Os motoristas também têm responsabilidades. O CTB determina que a ultrapassagem de bicicletas seja feita mantendo distância lateral mínima de 1,5 metro, medida que busca preservar a integridade física dos ciclistas e reduzir acidentes.
O que muda para as bicicletas elétricas
Com a popularização das bicicletas elétricas, o Contran estabeleceu regras para diferenciar esses veículos dos ciclomotores. Para serem enquadradas como bicicletas elétricas, elas devem possuir motor de até 1.000 watts, assistência limitada a 32 km/h e acionamento vinculado ao ato de pedalar.

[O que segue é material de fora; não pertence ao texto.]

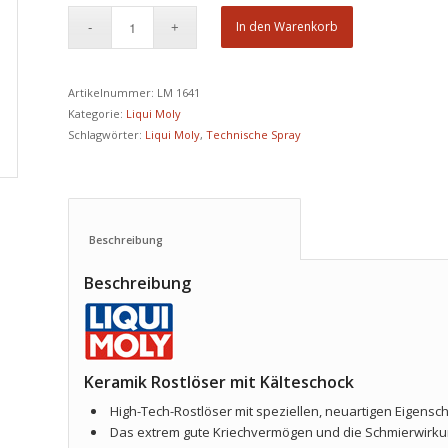
In den Warenkorb
Artikelnummer:
LM 1641
Kategorie:
Liqui Moly
Schlagwörter:
Liqui Moly
,
Technische Spray
Beschreibung					
Beschreibung
Keramik Rostlöser mit Kälteschock
High-Tech-Rostlöser mit speziellen, neuartigen Eigensc
Das extrem gute Kriechvermögen und die Schmierwirkung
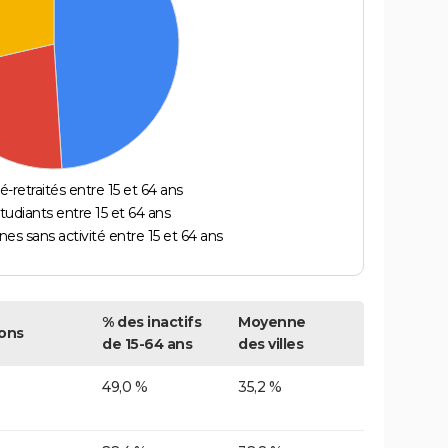
é-retraités entre 15 et 64 ans
étudiants entre 15 et 64 ans
es sans activité entre 15 et 64 ans
% des inactifs
Moyenne
ons
de 15-64 ans
des villes
49,0 %
35,2 %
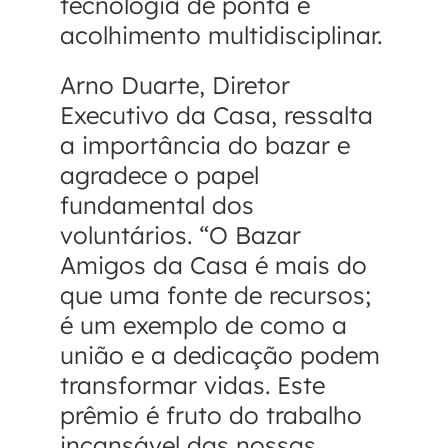
tecnologia de ponta e
acolhimento multidisciplinar.
Arno Duarte, Diretor
Executivo da Casa, ressalta
a importância do bazar e
agradece o papel
fundamental dos
voluntários. “O Bazar
Amigos da Casa é mais do
que uma fonte de recursos;
é um exemplo de como a
união e a dedicação podem
transformar vidas. Este
prêmio é fruto do trabalho
incansável das nossas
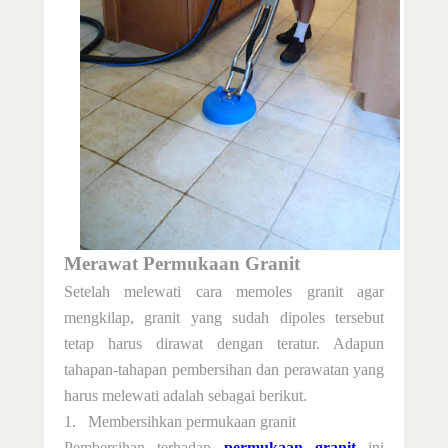
Merawat Permukaan Granit
Setelah melewati cara memoles granit agar
mengkilap, g
ranit yang sudah dipoles
tersebut
tetap harus dirawat dengan teratur. Adapun
tahapan-tahapan pembersihan dan perawatan
yang
harus melewati
adalah
sebagai berikut.
1.
Membersihkan permukaan granit
Pembersihan terhadap
permukaan granit
ini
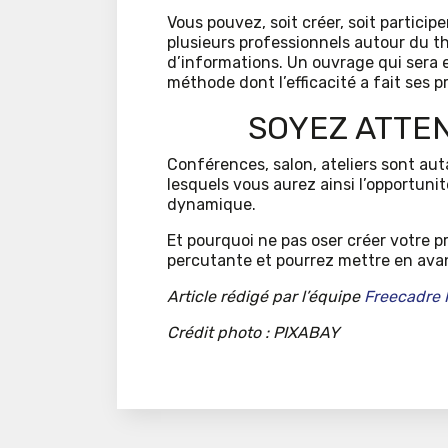
Vous pouvez, soit créer, soit participer
plusieurs professionnels autour du t
d’informations. Un ouvrage qui sera 
méthode dont l’efficacité a fait ses p
SOYEZ ATTE
Conférences, salon, ateliers sont au
lesquels vous aurez ainsi l’opportuni
dynamique.
Et pourquoi ne pas oser créer votre
percutante et pourrez mettre en avan
Article rédigé par l’équipe
Freecadre 
Crédit photo : PIXABAY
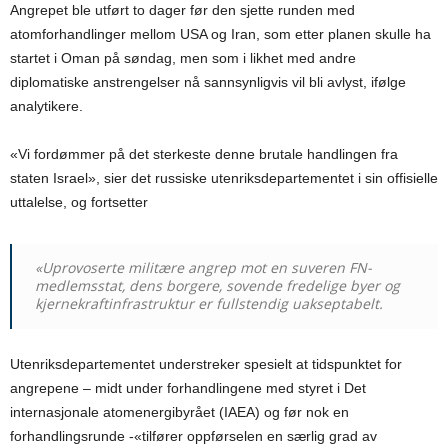
Angrepet ble utført to dager før den sjette runden med
atomforhandlinger mellom USA og Iran, som etter planen skulle ha
startet i Oman på søndag, men som i likhet med andre
diplomatiske anstrengelser nå sannsynligvis vil bli avlyst, ifølge
analytikere.
«Vi fordømmer på det sterkeste denne brutale handlingen fra
staten Israel», sier det russiske utenriksdepartementet i sin offisielle
uttalelse, og fortsetter
«Uprovoserte militære angrep mot en suveren FN-
medlemsstat, dens borgere, sovende fredelige byer og
kjernekraftinfrastruktur er fullstendig uakseptabelt.
Utenriksdepartementet understreker spesielt at tidspunktet for
angrepene – midt under forhandlingene med styret i Det
internasjonale atomenergibyrået (IAEA) og før nok en
forhandlingsrunde -«tilfører oppførselen en særlig grad av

Também é obrigatória a presença de equipamentos de segurança, como campainha, iluminação dianteira, traseira e lateral para circulação noturna, além de retrovisor do lado esquerdo. Em ciclovias e ciclofaixas, a circulação deve ocorrer em velocidade compatível com o ambiente, sendo recomendado o limite de até 20 km/h para garantir a segurança de todos os usuários.
Já os veículos equipados com acelerador independente, que dispensam o pedal e apresentam características semelhantes às de uma motocicleta, são classificados como ciclomotores. Nesses casos, a legislação exige habilitação específica, uso de capacete e o cumprimento das demais normas aplicáveis aos veículos motorizados. Conhecer essas diferenças é fundamental para evitar infrações e contribuir para um trânsito mais seguro e organizado.